# Wanted..Birds for training



## stillhuntin (Feb 14, 2008)

I'm looking for ducks to use for training, must be legal for use at Lee Kay. Any advice appreciated.


----------



## Steve Shaver (Mar 9, 2008)

stillhuntin said:


> I'm looking for ducks to use for training, must be legal for use at Lee Kay. Any advice appreciated.


Dont know anywhere local that you can get training ducks.


----------



## DDGuy (Nov 4, 2007)

stillhuntin said:


> I'm looking for ducks to use for training, must be legal for use at Lee Kay. Any advice appreciated.

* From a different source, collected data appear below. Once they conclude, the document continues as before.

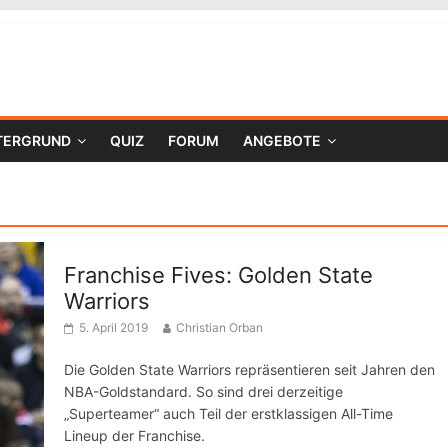
TERGRUND
QUIZ
FORUM
ANGEBOTE
Franchise Fives: Golden State
Warriors
5. April 2019
Christian Orban
Die Golden State Warriors repräsentieren seit Jahren den
NBA-Goldstandard. So sind drei derzeitige
„Superteamer“ auch Teil der erstklassigen All-Time
Lineup der Franchise.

Look on KSL.com. Mid to late summer is the time to find ducks. I would think it would be pretty tough this time of year.


----------



## Sprig Kennels (Jan 13, 2009)

with all the dog trials and hunt tests in utah, i wonder why nobody has gotten into raising ducks.


----------



## stillhuntin (Feb 14, 2008)

DDGUY, I've been looking on KSL all summer. This week I found the "game bird" section of the classifieds. I have been searching the "bird" ads.....8^( Thanks for the suggestion, I really appreciate it.


----------



## stillhuntin (Feb 14, 2008)

Sprig, I couldn't agree more.


----------